Tom Eats! To Be Replaced

Impending redundancy is a nasty, invidious thing. It seeps into you and shakes your sense of self worth. Fear, generally, impacts on your well being and your capacity for logical analysis. This has never happened to me before. Shall I rage against the machine, like Ned Ludd and his fellow 19th century weavers, smashing up the hated power driven things which threatened their jobs? Or simply slip into a dull eyed, resentful torpor. Who knows?

Anyway, that's the immediate reaction on hearing how far ChatGPT has developed. I'd heard a bit about it, but dismissed it from my thoughts. Turns out it's more serious than I had gathered. It's a computer program developed by a company called OpenAI. Formed in 2015 that company has apparently received investment of $10 billion from Microsoft.

Teachers are concerned about its ability to write essays for students. Apparently its grammar is flawless. Regular reader The Flying Scotsman tipped off the editor to an article which Jay Rayner wrote in The Guardian on 26 March. It seems that a reader of Jay's was playing around with it, trying to get it to write a negative review of a Chinese restaurant in Skegness in the style of the master. Let's have some examples.

I haven't seen such a depressing display of Asian-fusion food since I was caught in a monsoon in the Himalayas. Well that's just odd. If that's the best the bot can do, it holds no fear for me. But what about this? The dining room was a low-lit, faux-oriental den of off-pink walls and glittering papier-maché dragons; the air was thick with a miasma of MSG and regret.

Could you have written that? demanded the editor, menacingly, brandishing his copy of Employment Law for Dummies. And that, dear reader, is where the sleepless nights began.

A few days later I got hold of the rest of the article. Jay had been gently reassured by a techy pal that the machine couldn't taste the food. Jay than asked the machine to write a review of another place which he had never visited. Some reassurance is to be had from ChatGPT's praise of the dishes of king crab with smoked avocado, and turbot with brown shrimps. Neither, apparently, is on the menu of that particular establishment. So, perhaps, some relief for now.

For the author of Tom Eats! that is. Whether the team of scribblers who spend days and nights churning out Tom Cooks! and On The Side can rest easy is another matter. Jay canvassed the views of The Observer's technology columnist, John Naughton. In summary, Naughton believes that ChatGPT will, in time, have the same impact as the web itself. The human brain can't remember everything. That's why we rely on search engines. In the same vein he continued, ...this is a prosthesis for something that many people find very difficult to do: writing competent prose.

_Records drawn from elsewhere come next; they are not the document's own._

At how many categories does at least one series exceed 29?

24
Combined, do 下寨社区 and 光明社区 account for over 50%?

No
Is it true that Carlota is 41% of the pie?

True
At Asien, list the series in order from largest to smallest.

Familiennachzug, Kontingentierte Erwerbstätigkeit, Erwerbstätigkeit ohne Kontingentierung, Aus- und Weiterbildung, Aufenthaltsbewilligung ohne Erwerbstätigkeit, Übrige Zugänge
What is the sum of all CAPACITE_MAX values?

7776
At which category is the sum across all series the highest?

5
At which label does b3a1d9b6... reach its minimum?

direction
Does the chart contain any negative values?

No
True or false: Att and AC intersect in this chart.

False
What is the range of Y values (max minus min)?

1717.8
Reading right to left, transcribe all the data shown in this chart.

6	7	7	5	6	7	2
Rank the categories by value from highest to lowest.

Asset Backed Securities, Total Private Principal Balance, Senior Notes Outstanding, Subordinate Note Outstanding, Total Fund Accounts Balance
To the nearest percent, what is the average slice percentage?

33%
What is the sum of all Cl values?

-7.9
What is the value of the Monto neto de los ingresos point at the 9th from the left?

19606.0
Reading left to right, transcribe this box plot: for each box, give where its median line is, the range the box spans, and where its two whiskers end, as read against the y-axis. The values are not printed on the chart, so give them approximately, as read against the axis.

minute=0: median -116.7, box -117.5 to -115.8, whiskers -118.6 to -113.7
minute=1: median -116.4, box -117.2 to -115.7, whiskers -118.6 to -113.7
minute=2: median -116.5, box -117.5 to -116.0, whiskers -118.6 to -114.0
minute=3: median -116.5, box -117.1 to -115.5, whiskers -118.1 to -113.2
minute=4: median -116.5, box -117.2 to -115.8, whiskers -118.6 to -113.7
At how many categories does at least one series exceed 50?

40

Nor is it restricted to prose. As I write, a row has broken out about a song entitled Heart on My Sleeve. (Relax, Gallagher and Lyle fans, not that one.) In next to no time it achieved 600,000 Spotify streams and 15 million TikTok views. Purporting to be by popular beat combo Drake and the Weeknd (sic), it was posted by Ghostwriter977. Trouble was, the lyrics had been generated by AI, and the song was removed from social media.

Some of you may be aware of US giant, Buzzfeed. To quote Wikipaedia, BuzzFeed, Inc. is an American Internet media, news and entertainment company with a focus on digital media. Based in New York City, BuzzFeed was founded in 2006 by Jonah Peretti and John S. Johnson III to focus on tracking viral content. It currently differs from Tom's Food! in one or two tiny respects. Firstly, it is stock market listed (on NASDAQ). Secondly, it has apparently announced that in future some of its content will be created using AI. Where Buzzfeed goes, will the editor of Tom's Food! be far behind?

I tried to get into the program to explore for myself. It said that it wasn't accepting logins. I don't know if that's good or bad news. Thanks a bunch, TF Scotsman. 

Image reproduced under licence from Vecteezy

2 Comments

  1. Janet Hood on 19th April 2023 at 5:22 pm

    Scary stuff – wonder if it will start creating faux reviews ( loss of licence threatening ones) of licensed premises

    • Tom Johnston on 19th April 2023 at 6:08 pm

      I intend to try it out when I have time. That commodity is becoming almost as rare as when I used to do the W word. Funerals, T’ai Chi, food research. It’s a tough gig.